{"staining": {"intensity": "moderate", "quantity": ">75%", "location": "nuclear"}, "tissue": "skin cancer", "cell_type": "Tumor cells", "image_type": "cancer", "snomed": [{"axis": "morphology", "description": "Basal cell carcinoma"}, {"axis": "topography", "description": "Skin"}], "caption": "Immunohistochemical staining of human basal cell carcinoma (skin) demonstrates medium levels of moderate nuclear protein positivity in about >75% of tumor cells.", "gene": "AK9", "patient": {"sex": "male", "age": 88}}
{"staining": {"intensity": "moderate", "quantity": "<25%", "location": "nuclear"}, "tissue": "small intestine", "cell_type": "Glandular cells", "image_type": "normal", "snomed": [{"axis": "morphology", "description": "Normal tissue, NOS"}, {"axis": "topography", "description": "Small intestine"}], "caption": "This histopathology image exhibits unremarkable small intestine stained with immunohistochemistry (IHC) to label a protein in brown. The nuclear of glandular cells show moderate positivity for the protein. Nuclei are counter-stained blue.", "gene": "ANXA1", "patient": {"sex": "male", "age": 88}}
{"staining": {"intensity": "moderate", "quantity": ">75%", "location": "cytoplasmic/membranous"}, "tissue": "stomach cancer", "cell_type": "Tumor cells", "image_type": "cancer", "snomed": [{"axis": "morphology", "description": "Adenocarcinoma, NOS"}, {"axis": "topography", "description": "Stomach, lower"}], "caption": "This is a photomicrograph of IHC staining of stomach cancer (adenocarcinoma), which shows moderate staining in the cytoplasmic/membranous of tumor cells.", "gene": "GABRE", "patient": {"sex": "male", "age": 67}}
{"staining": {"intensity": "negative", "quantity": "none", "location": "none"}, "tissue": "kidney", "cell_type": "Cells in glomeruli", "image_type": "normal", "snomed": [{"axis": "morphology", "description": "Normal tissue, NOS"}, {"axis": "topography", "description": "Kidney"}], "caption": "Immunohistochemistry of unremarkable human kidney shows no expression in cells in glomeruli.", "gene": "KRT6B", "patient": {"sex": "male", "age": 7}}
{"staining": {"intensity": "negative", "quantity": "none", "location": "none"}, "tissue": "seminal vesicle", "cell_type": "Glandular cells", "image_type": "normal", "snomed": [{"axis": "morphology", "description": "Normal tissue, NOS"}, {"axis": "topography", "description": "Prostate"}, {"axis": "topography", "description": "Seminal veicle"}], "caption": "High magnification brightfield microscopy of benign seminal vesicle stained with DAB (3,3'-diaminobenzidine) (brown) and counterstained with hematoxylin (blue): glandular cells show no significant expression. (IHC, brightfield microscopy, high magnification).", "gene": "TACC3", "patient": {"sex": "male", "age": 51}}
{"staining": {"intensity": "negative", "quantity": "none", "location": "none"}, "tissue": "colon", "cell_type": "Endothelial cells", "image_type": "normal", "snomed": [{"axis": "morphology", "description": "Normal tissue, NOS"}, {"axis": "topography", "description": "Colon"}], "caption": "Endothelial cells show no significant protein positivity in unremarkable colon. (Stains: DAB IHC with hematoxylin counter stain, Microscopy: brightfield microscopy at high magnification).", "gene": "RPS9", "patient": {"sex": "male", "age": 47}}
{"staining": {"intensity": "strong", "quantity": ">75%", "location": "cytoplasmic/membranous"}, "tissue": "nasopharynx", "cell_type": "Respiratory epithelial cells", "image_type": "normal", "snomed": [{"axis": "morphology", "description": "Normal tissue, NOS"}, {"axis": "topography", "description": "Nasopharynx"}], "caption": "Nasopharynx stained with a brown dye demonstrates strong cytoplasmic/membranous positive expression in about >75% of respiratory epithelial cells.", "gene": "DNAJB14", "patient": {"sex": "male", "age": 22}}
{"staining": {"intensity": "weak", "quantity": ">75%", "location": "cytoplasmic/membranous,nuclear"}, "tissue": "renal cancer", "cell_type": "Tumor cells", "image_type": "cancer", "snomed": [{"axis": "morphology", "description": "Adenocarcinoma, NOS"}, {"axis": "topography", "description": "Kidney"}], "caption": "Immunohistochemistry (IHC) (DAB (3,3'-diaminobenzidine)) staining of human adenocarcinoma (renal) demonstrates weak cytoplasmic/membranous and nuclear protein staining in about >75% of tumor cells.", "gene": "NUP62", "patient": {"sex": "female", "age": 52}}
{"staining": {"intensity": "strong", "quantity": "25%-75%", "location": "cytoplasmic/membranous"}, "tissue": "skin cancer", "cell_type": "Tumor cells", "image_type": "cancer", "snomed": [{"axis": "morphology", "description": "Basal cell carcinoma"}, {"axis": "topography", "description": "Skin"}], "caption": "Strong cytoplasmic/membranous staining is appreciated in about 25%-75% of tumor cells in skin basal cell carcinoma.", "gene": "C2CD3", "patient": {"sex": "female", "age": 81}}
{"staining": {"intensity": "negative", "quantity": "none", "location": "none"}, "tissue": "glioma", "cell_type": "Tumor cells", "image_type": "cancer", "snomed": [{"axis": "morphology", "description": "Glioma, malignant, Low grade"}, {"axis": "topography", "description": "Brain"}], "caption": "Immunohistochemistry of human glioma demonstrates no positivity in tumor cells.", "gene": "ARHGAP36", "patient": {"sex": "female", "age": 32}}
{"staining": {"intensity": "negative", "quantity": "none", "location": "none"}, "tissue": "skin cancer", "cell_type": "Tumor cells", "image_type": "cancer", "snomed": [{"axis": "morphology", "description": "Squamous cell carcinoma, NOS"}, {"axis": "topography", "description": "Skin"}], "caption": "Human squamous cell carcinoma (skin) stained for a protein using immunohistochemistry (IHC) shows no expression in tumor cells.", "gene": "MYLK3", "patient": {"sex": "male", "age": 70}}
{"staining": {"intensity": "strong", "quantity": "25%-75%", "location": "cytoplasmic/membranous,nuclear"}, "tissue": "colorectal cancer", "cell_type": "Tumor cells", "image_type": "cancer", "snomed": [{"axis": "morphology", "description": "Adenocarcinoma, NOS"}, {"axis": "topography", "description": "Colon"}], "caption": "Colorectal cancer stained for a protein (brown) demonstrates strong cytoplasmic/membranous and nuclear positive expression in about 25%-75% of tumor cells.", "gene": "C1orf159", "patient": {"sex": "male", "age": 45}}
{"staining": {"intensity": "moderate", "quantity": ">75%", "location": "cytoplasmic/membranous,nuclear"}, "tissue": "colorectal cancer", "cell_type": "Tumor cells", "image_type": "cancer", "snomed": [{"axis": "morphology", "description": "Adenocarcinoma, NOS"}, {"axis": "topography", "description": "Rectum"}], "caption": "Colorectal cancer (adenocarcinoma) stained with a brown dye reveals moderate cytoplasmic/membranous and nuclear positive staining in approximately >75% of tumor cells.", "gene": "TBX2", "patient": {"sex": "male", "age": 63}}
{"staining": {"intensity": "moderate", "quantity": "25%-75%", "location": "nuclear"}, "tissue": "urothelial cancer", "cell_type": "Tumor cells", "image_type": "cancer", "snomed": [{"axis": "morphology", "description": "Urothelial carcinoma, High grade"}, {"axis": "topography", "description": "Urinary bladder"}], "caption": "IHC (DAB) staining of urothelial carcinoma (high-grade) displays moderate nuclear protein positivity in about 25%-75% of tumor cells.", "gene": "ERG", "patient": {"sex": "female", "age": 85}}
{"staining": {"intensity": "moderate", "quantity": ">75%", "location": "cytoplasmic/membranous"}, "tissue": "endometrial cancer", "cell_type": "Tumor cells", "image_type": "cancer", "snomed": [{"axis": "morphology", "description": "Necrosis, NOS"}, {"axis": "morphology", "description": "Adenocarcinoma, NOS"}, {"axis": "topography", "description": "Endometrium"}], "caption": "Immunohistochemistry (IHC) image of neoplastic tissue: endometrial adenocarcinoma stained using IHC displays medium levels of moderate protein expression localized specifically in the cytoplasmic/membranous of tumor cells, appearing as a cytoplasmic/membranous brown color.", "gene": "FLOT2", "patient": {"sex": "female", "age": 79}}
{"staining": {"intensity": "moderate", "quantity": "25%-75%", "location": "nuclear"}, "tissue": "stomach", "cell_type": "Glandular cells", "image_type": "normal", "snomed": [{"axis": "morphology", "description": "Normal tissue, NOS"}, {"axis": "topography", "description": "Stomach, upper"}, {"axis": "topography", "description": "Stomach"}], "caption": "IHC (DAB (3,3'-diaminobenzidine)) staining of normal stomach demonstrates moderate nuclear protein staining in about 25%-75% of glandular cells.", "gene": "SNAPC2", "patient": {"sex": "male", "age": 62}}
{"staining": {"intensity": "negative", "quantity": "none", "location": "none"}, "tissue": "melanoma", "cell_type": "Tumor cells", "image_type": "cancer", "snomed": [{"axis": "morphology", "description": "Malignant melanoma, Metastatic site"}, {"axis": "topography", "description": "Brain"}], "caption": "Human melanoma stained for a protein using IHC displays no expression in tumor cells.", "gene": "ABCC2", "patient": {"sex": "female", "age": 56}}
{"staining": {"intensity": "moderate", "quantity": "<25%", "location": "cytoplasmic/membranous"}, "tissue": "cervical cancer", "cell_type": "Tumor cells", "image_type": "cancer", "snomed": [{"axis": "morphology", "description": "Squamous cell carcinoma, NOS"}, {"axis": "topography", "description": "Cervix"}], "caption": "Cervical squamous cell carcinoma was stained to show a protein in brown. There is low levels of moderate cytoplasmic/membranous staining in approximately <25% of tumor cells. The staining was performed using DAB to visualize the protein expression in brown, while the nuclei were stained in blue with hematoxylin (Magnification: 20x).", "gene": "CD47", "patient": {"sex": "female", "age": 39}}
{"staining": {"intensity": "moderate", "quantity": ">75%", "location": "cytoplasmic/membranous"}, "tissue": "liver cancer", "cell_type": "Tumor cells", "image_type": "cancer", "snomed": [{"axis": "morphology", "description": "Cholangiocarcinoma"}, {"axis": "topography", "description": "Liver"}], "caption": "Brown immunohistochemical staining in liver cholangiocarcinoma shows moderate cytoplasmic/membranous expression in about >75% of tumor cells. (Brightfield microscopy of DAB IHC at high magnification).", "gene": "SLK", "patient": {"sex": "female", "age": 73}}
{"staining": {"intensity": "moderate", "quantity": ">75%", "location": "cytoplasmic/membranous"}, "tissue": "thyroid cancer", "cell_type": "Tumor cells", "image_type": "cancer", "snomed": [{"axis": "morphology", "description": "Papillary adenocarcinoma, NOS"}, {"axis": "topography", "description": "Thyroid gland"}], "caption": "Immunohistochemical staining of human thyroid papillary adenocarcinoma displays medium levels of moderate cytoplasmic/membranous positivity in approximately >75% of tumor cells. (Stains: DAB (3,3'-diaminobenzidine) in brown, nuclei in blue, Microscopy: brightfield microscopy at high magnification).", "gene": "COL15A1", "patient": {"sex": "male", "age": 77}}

▶ [What the task requires] Return, from the data above, each line in which the string "This" appears.

▶ [Solution]
{"staining": {"intensity": "moderate", "quantity": "<25%", "location": "nuclear"}, "tissue": "small intestine", "cell_type": "Glandular cells", "image_type": "normal", "snomed": [{"axis": "morphology", "description": "Normal tissue, NOS"}, {"axis": "topography", "description": "Small intestine"}], "caption": "This histopathology image exhibits unremarkable small intestine stained with immunohistochemistry (IHC) to label a protein in brown. The nuclear of glandular cells show moderate positivity for the protein. Nuclei are counter-stained blue.", "gene": "ANXA1", "patient": {"sex": "male", "age": 88}}
{"staining": {"intensity": "moderate", "quantity": ">75%", "location": "cytoplasmic/membranous"}, "tissue": "stomach cancer", "cell_type": "Tumor cells", "image_type": "cancer", "snomed": [{"axis": "morphology", "description": "Adenocarcinoma, NOS"}, {"axis": "topography", "description": "Stomach, lower"}], "caption": "This is a photomicrograph of IHC staining of stomach cancer (adenocarcinoma), which shows moderate staining in the cytoplasmic/membranous of tumor cells.", "gene": "GABRE", "patient": {"sex": "male", "age": 67}}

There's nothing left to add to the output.